GAO Recommends that FDA Tighten its Grip on Structure/Function Claims in Food Labeling

January 23, 2011

By Ricardo Carvajal

The Government Accountability Office ("GAO") issued a report recommending in part that FDA “identify and request from Congress the authorities needed to access evidence from food companies regarding potentially false or misleading structure/function or other claims on food that would allow the agency to establish whether there is scientific support for the claims.”  As acknowledged by FDA, the agency currently lacks “express legal authority to compel” a company to provide such evidence.  In its response to the report, FDA indicated that it will consider “whether additional statutory authorities are needed."

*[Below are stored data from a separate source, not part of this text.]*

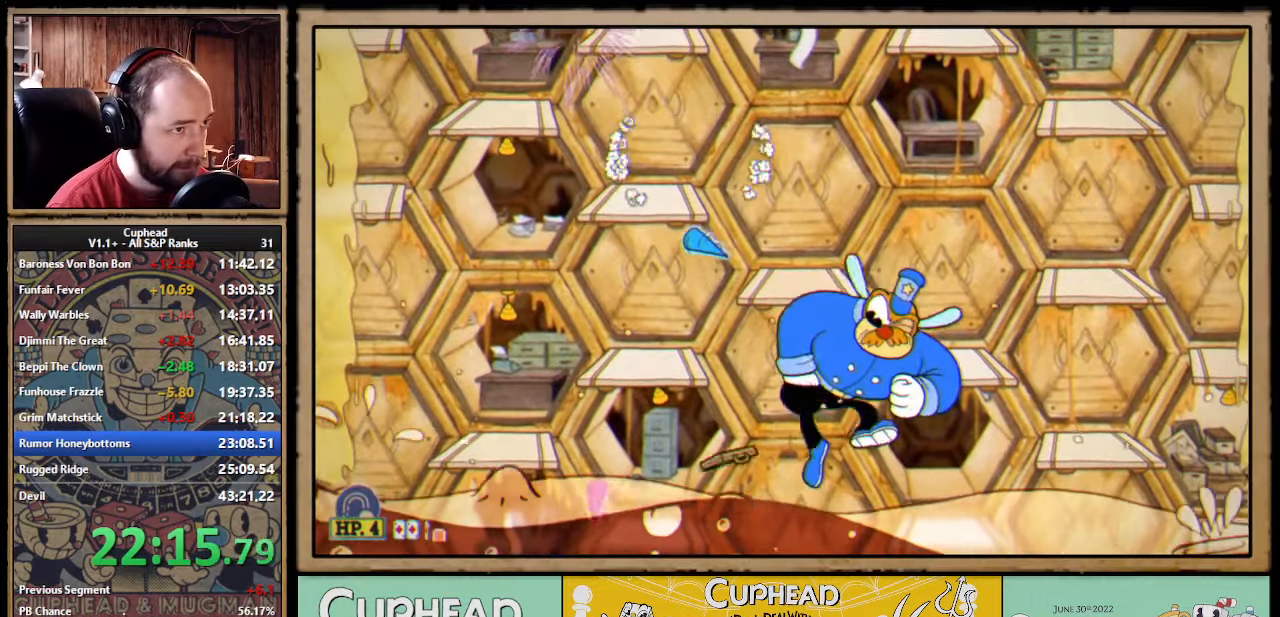
{"buttons": ["X", "R1"], "left_stick": "down-right", "events": [[50, "left_stick", "center"], [233, "X", "up"], [350, "R1", "down"], [383, "left_stick", "down-right"], [417, "X", "down"]]}
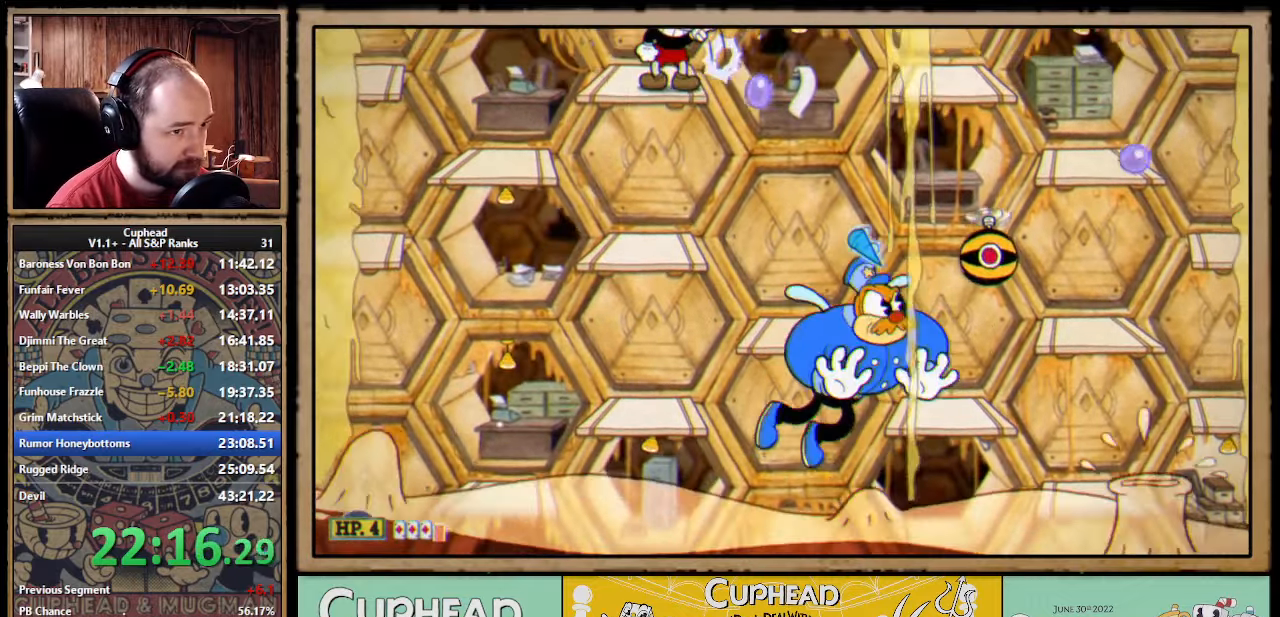
{"buttons": ["X", "R1"], "left_stick": "down-right", "events": []}
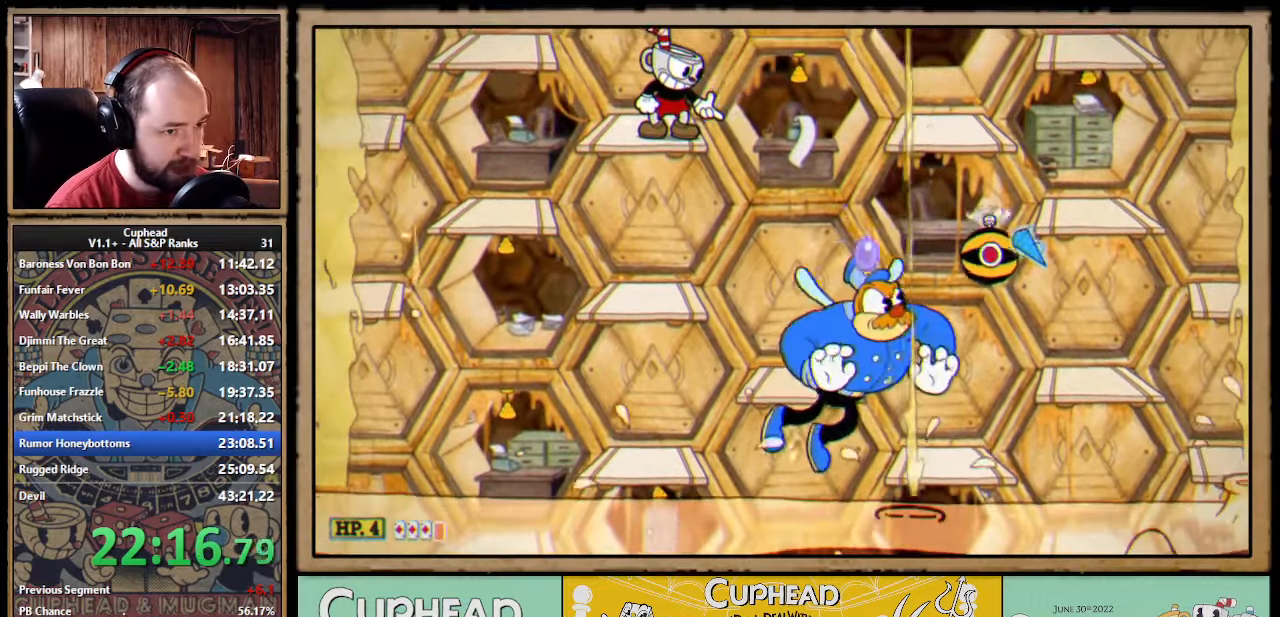
{"buttons": ["X", "R1"], "left_stick": "down-right", "events": []}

In recommending that FDA seek additional authority, GAO noted that the Federal Trade Commission ("FTC") already has authority to compel production of evidentiary documents during its investigations, and that FTC could not have taken its recent actions on certain claims in food advertising without that authority.  GAO also noted that the European Union has adopted premarket review of similar claims, and that 85% of such claims have been rejected due to a lack of scientific support.  Similarly, Canada has initiated review of structure/function claims, most of which have been rejected – including some claims used in labels of food marketed in the U.S.

In preparing and issuing its report, GAO was responding to a Congressional directive to study FDA’s implementation of qualified health claims.  The report provides no recommendations with respect to FDA’s oversight of those claims.